La structuration autobiographique consiste, comme la création
romanesque, à élaborer un «mythe» - non de la société ou de
la condition humaine, mais de l'histoire individuelle. L'autobiographie
d'Elias Canetti - La Langue sauvée (1977). Le
Flambeau dans l'oreille (1980), Jeux de regard (1985) -
présente de ce point de vue des analogies profondes avec
la Vie de Henry Brulard de Stendhal. Par son code de valeurs
et la hiérarchisation de ses expériences primitives, mais
aussi par son parti pris de subjectivité assumée, d'enthousiasme
et d'autocréation, la mythologie personnelle de Ganetti
recoupe pour une grande part celle de Stendhal. Cette parenté
n'est pas fortuite, mais relève d'une «affinité élective» clairement
revendiquée par l'auteur. Canetti, qui procéda dans
son roman Auto-da-fé (1935) à une démystification radicale
(et prémonitoire) de la conception de l'individualité à laquelle
la modernité avait abouti, entreprit un demi-siècle plus tard
une trilogie autobiographique de facture plutôt traditionnelle
qui lui valut le Prix Nobel et son premier succès de librairie.
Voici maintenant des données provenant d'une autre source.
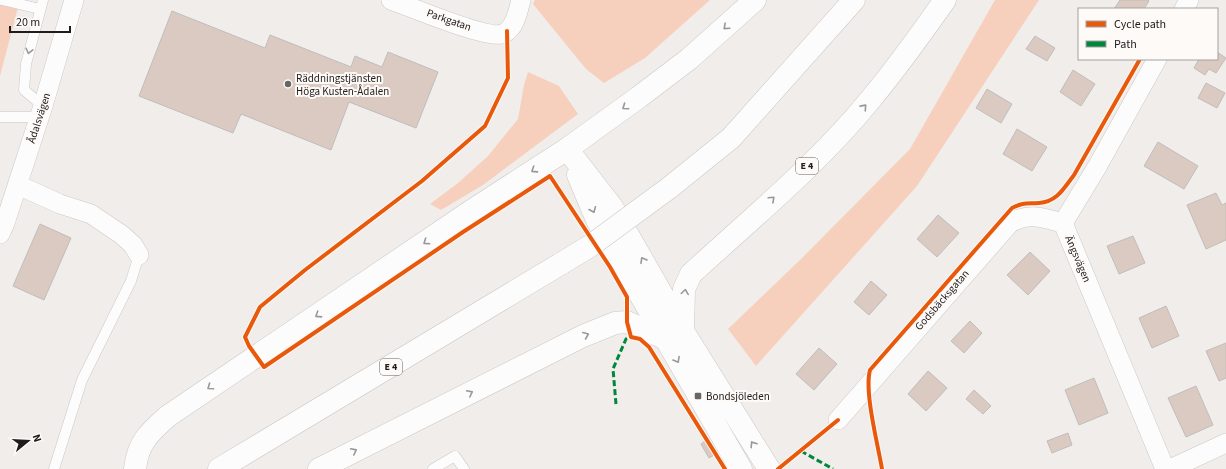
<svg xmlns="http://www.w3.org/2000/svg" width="1226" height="469" viewBox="0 0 1226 469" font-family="'Source Sans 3',sans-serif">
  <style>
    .green { fill: #f7d0bd }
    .building { fill: #dbcac1; stroke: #c0bdbc }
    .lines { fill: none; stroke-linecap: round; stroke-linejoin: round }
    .lane-casing { stroke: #cbc8c6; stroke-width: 11 }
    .street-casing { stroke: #cbc8c6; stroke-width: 20 }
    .secondary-casing { stroke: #cbc8c6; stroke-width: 23 }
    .highway-casing { stroke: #cbc8c6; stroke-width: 23 }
    .lane { stroke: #fdfcfc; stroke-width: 10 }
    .street { stroke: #fdfcfc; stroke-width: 19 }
    .secondary { stroke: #fdfcfc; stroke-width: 22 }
    .highway { stroke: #fdfcfc; stroke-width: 22 }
    .highway-bridge-casing { stroke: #cbc8c6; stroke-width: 23; stroke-linecap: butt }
    .highway-bridge { stroke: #fdfcfc; stroke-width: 22 }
    .quiet { stroke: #00873e; stroke-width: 3; stroke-dasharray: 6 3; stroke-linecap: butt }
    .cycleway-casing { stroke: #fefaf8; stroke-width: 6 }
    .cycleway { stroke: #e8590c; stroke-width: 4 }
    .oneway { stroke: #999797 }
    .poi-dot { fill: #686564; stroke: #fefaf8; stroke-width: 1.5 }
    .labels { text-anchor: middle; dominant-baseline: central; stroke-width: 4; stroke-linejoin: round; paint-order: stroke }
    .shield { fill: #fefaf8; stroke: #625f5d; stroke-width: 1 }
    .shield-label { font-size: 10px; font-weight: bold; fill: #1f1c1b }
    .street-label { font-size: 11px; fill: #1f1c1b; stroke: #fefaf8 }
    .poi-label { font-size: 11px; fill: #1f1c1b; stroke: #fefaf8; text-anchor: start }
  </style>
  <rect width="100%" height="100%" fill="#f0edeb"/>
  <path class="green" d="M0,0H20L0,76Z
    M535,0H710L645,58L604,83L586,69L533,4Z
    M995,0H1039L917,186L756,366L728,329L802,258L910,149Z
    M528,72L559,86L578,114L483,185L441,210L430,204L458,183L488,156L518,119L524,85Z"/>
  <path class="building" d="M1120,0H1148L1149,1L1144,9H1114Z
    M172,11L265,48L270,35L351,67L355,56L382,67L388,52L438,72L416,128L349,102L331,150L241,114L233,133L139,96Z
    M1035,36L1055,48L1047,61L1026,49Z
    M1217,52L1226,58L1216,73L1209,69L1205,75L1194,68L1199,59H1217Z
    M1073,70L1095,84L1081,106L1060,92Z
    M1206,83L1225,93L1217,108L1198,98Z
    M987,89L1012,104L1001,123L976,108Z
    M1017,129L1047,147L1032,171L1003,154Z
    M1158,142L1198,166L1184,189L1144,166Z
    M1216,193L1222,205L1226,203V240L1206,249L1187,205Z
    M938,215L959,233L937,257L917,239Z
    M40,224L71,238L44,300L13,286Z
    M1133,236L1145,263L1119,274L1107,246Z
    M1030,252L1050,271L1028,295L1007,275Z
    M871,281L887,295L869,315L854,302Z
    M1166,306L1179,336L1152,348L1139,318Z
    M970,321L982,333L964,353L951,341Z
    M1226,343V378L1219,381L1206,351Z
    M819,348L837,364L814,390L796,374Z
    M928,371L947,388L926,411L908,394Z
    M1094,378L1108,413L1079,425L1065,390Z
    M1196,386L1213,425L1186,437L1168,398Z
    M974,390L991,406L983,414L966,399Z
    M1068,433L1072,445L1052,453L1047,441Z
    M705,441L714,455L709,458L701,444Z"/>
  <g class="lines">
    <defs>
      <path id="lane" d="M2,0L40,9
        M43,0L26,64L24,90L43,106
        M0,117H39
        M54,469L82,380L131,281L139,255
        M433,469L455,456L464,469"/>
      <path id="street" d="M391,0C410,7 487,39 502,34C515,30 518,11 521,0
        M1184,9L1189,0
        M18,185L60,204L91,214L122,235L133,245L139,255
        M1063,223L1165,469
        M1063,223L1097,167L1157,59
        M0,234L5,223L43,106L74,0
        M838,420L1010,223C1030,212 1042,218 1063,223
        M1170,469L1226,443"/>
      <path id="secondary" d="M567,149L612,207L683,331L769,469
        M578,175L597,220L741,469"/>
      <path id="highway" d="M669,188L731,138L854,0
        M683,331L684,289L691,274C752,218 818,164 870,100C897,68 921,34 945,0
        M135,469C138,442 149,433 168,416L471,211L567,149L639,97L689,59L755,0
        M219,469L562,263
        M319,469L583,336L615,323L627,322L664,338"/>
    </defs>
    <use href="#lane" class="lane-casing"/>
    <use href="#street" class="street-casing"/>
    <use href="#secondary" class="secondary-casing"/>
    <use href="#highway" class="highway-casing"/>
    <use href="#lane" class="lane"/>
    <use href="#street" class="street"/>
    <use href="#secondary" class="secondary"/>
    <use href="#highway" class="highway"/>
    <defs>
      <path id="highway-bridge" d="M562,263L590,246L669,188"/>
    </defs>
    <use href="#highway-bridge" class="highway-bridge-casing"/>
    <use href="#highway-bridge" class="highway-bridge"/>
    <path class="quiet" d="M616,404L613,369L626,339L631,337
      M801,451L833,469"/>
    <defs>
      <path id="cycleway" d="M507,31L508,78L485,126L422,181L305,270L260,307L245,337L249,346L264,367L463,232L550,176L610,267L627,297V322L631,337L640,339L649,347L725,469
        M778,469L838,420
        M882,469C878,445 864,392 870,370L1012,208C1024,202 1027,204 1039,203C1057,202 1064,188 1074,175L1140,59"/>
    </defs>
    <use href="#cycleway" class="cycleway-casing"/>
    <use href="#cycleway" class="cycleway"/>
  </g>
  <defs><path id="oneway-chevron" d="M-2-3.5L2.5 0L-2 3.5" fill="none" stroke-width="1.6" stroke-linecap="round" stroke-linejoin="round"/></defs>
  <g class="oneway">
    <use href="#oneway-chevron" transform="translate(726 27) rotate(138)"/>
    <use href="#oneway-chevron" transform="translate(29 51) rotate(104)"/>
    <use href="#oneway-chevron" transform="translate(625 107) rotate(145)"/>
    <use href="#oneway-chevron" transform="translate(864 107) rotate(-48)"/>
    <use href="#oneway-chevron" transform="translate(534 170) rotate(147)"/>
    <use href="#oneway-chevron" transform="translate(772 199) rotate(-43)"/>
    <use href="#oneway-chevron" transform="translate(593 210) rotate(67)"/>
    <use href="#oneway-chevron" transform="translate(426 242) rotate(146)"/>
    <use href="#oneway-chevron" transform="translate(643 260) rotate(-120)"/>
    <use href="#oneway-chevron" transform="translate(685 292) rotate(-82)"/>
    <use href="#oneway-chevron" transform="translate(318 315) rotate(147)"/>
    <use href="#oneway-chevron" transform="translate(586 335) rotate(-23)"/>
    <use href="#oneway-chevron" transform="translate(677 360) rotate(60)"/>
    <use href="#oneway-chevron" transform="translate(210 387) rotate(145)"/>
    <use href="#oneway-chevron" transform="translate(470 393) rotate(-27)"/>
    <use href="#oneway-chevron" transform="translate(753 444) rotate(-123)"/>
    <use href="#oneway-chevron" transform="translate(354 451) rotate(-27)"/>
  </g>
  <g class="poi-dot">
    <circle cx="288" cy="84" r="4"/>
    <rect x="694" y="392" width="8" height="8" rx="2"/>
  </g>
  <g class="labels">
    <g class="shield">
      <rect x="796" y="158" width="22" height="16" rx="3"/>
      <rect x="380" y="359" width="22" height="16" rx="3"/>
    </g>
    <g class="shield-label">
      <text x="807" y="166">E 4</text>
      <text x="391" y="367">E 4</text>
    </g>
    <g class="street-label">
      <text transform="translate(449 20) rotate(19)">Parkgatan</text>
      <text transform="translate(39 118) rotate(-72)">Ådalsvägen</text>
      <text transform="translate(1078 259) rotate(67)">Ängsvägen</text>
      <text transform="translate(942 300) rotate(-49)">Godsbäcksgatan</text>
    </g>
    <g class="poi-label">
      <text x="296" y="78">Räddningstjänsten<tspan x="296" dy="13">Höga Kusten-Ådalen</tspan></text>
      <text x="706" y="396">Bondsjöleden</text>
    </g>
  </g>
  <rect x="1078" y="8" width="140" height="52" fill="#fefaf8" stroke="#a5a1a0"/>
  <rect x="1086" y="21" width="20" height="6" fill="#e8590c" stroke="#a5a1a0"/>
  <text x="1114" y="28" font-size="12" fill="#1f1c1b">Cycle path</text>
  <rect x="1086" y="41" width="20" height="6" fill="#00873e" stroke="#a5a1a0"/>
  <text x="1114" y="48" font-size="12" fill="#1f1c1b">Path</text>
  <g transform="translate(28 441) rotate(72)" stroke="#fefaf8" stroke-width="3" paint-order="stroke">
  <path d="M0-3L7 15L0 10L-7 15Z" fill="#1f1c1b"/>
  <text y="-6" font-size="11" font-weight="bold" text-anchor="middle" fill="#1f1c1b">N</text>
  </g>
  <path d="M10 26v6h60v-6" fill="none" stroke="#1f1c1b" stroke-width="2"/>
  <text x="16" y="26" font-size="12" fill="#1f1c1b" stroke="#fefaf8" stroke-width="3" paint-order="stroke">20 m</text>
</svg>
La critique littéraire a eu du mal à accepter le texte, dans
lequel elle a parfois soupçonné une régression, voire une
auto-trahison. Or cette «histoire d'une vie» que d'aucuns trouvent
trop lisse, presque trop parfaite, n'aurait jamais vu le jour
sans l'exemple - lumineux, provocateur, flambant de haine et
de passion - du texte fragmentaire de Stendhal. Le présent
ouvrage tente d'éclairer les enjeux de l'intertexte stendhalien
dans l'élaboration d'une oeuvre autobiographique à la
fois ancrée dans le XXe siècle et construite à contre-courant,
sur les ruines de l'individualité moderne mais en
résistance à la liquidation des valeurs humanistes.